The idea for the use of LENR by the Lakota originated in 2008, when Russell Means brought the idea of the Lakota Nation being powered by LENR to media ecologist and radio show host James Martinez, who has been working to see it happen ever since.

Martinez had been speaking about the technology on his show when Means heard about it.

“I was initially scared out of my mind,” Martinez told Truthout, about being approached by Means. “It was not going to be an easy task. I didn’t want to let him down.”

Martinez said, “I knew why he was asking me. I knew it was for not only the rise of Native American culture again to where it should be but also for the ethical deployment of the technology through the eyes, ears and hearts of the Lakota people…. They are the real environmentalists.”

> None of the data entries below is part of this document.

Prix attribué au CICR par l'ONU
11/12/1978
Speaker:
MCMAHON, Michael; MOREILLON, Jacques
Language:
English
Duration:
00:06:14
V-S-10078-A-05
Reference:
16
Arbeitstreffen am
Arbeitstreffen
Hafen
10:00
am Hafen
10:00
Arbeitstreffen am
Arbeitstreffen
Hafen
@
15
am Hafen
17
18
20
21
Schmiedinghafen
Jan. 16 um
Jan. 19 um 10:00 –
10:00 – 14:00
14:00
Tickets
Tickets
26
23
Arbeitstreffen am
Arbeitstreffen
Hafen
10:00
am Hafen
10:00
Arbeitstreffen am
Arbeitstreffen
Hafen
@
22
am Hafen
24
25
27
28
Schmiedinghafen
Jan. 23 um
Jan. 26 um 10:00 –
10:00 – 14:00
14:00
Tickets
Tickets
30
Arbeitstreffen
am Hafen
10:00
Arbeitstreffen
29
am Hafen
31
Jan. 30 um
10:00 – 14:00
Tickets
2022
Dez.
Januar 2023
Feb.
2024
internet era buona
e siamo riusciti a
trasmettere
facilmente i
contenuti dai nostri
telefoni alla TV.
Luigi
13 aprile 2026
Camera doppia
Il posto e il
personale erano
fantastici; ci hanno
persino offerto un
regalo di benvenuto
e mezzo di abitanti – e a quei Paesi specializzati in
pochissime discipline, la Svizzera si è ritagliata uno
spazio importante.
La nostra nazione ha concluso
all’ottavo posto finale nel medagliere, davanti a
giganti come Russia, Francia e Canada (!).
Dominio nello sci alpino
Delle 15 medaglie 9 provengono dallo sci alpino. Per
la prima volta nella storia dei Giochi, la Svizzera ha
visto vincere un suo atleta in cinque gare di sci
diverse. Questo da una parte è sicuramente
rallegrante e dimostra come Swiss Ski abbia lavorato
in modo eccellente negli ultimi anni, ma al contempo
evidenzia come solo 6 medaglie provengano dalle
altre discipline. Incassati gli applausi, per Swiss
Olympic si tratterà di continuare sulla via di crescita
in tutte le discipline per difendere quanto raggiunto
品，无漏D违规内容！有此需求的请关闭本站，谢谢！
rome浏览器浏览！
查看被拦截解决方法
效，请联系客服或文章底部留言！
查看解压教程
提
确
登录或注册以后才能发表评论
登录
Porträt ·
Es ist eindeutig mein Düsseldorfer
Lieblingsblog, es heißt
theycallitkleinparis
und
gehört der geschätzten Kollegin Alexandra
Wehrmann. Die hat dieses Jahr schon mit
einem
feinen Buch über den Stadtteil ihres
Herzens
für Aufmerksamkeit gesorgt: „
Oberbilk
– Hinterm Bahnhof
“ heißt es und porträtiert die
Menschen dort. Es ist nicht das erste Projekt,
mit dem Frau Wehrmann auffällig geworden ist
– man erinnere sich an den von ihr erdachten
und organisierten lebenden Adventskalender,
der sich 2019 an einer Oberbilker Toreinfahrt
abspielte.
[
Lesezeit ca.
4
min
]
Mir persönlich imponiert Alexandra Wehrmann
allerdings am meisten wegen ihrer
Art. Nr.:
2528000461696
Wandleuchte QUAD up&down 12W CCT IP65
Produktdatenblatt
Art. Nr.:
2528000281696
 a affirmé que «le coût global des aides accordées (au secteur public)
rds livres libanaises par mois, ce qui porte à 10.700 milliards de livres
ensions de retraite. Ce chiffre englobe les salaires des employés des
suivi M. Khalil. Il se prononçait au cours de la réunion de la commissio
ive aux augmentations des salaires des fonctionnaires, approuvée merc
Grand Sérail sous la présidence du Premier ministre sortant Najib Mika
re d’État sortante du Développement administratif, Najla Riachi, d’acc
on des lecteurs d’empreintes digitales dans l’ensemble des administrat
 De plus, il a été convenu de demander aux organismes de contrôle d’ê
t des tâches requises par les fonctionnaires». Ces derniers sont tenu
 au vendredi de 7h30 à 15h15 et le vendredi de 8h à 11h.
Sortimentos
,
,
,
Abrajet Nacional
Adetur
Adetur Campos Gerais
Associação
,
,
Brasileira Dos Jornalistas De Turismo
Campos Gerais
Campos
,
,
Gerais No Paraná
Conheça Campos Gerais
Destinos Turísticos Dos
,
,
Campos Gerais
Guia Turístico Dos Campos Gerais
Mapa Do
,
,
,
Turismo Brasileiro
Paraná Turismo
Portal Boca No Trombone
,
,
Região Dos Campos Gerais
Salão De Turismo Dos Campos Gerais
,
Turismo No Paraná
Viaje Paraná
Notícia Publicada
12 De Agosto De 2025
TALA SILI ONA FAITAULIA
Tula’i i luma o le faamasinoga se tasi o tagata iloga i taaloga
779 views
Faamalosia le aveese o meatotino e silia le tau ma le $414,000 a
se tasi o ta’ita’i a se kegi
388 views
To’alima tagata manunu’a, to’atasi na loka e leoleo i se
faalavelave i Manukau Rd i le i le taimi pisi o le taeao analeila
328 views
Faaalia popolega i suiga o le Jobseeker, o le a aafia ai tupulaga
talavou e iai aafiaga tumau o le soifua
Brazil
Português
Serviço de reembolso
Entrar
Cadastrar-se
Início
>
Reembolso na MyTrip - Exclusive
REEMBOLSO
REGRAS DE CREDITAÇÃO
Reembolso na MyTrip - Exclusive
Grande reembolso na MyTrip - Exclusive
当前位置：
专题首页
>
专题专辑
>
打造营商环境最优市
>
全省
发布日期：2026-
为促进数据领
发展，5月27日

“Our energy project is called ‘Wi Waci’, which literally means ‘sun dance.’ Our ceremony is called ‘Wiwáŋyaŋg Wačhípi.’ That refers to our sacred Sun Dance ceremony,” Young explained to Truthout, differentiating the project name from the ceremony of renewal at the heart of her culture.

Young said that she and other Lakota supporters of LENR technology believe that just as the sun warms the Earth every spring and brings life and renewal to the Earth, LENR can also serve a similar purpose, ushering in a new era of life and renewal not only to the Earth, but to the outmoded ways of thinking which have brought us to the precipice we find ourselves on now.

This technology “must be endorsed,” Young said. “It must be funded, invested in, developed, and implemented. Our existing technology has taken its toll on Mother Earth. It’s time to protect her existence. Human survival depends on it.”